I love something dearly. This love is not really complicated and has no strings attached to it like most relationships. It is simple love, love that is pure and unadulterated. It is a kind of love that makes me sigh every time I think of her and thank God for allowing me to feel this sensation. It is one of the reasons I go home during breaks. Her beauty is unsurpassed and her gracefulness turns heads. I love my car.

It is a strange love story. I won her in a bet. If you know my parents at all, they really, really wanted me to do well in school so that I could get into a good college. It was my junior year and right before the SATs so they thought they needed to do something to motivate me. They said they would buy me a car if I made National Merit Finalist on my PSAT.

Every 16-year-old dreams of getting their own car -- or at least that was the case in southern California where everybody owned cars. Never have I been so motivated in my life. With foam in my mouth and my brain salivating at the thought of getting my own car, I studied like a demon. With that kind of motivation, I never really thought that I could fail. By March, we were shopping for a car.

I'll never forget the first time I ever saw her. It was at a car dealership in Irvine. My parents and I were shopping for a car, nothing really particular in mind. We were looking over various types and models when I noticed her. There she was, a white 1995 Ford Mustang. It was love at first sight.

After an incredible amount of whining, cajoling and groveling, I had her in my garage. The next few weeks were like a long dream that I never wanted to wake up from. The purring of its V8 engine was like beautiful angelic music. No church choir could make such a lovely sound. The beauty of the car made me weep. Forget the Mona Lisa or the statue of David. Even the fumes from the exhaust pipe were a heavenly smell. I washed, waxed and vacuumed my car on a daily basis. I took thousands of pictures of her and decorated my locker. I showed her off to my friends.

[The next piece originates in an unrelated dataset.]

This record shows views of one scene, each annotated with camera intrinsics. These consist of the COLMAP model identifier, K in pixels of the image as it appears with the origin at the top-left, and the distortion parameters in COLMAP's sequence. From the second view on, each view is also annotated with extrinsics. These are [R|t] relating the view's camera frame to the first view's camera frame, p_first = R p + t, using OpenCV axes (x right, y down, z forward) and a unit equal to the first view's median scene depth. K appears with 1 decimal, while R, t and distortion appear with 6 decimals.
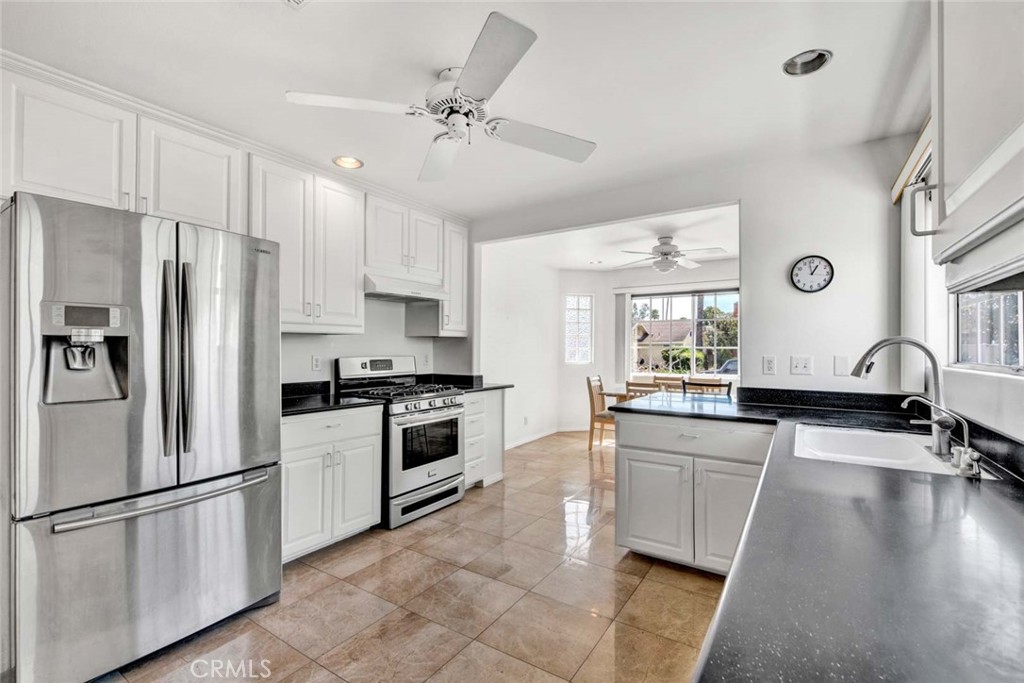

You may be wondering why I give my car human traits by referring to it as a "she." Well, I named my car. I call her "Maggie" for my own reasons. You can say that I named the car after my dead dog or after this girl I had an incredible crush on in high school. I thought that something I love that much should have at least a name.

I will never forget the first time I drove my car to school. The incredible sense of freedom was overwhelming. With my driver's license and this car, I could go anywhere I wanted to. At a whim, I could have driven to Mexico or to Las Vegas. I felt like I owned the road and felt in control of everything.

Some of the most heart-aching experiences were my numerous car accidents. Every time I would hit something with my car, or something hit me while I was driving, I would always check if the car was okay before even thinking to see if I had a bone protruding from my body or if I was covered in blood. The first time I was in an accident, I jumped out to see that my car was scratched. I bitched and cussed at the person who damaged my baby. I didn't care if it was my fault. I felt rage and anger like I've never felt before. I just wanted to break his head open and spit in his skull. If it wasn't for the police who stopped, I would have committed murder or hit him with my car jack at the least.

Here at Dartmouth, I miss my car dearly. Distance makes the heart grow fonder. I contemplated whether to bring my car here, but I decided against it. To have it stuck in a student parking lot miles away, covered in snow and ice most of the time?! No way. I would never let my car be exposed to harsh New Hampshire weather.

There is something about people's first car. No matter how ugly or old it may be, people set have a special place set in their hearts aside for their first cars. Right now, I just wish I had brought more pictures of my car with me.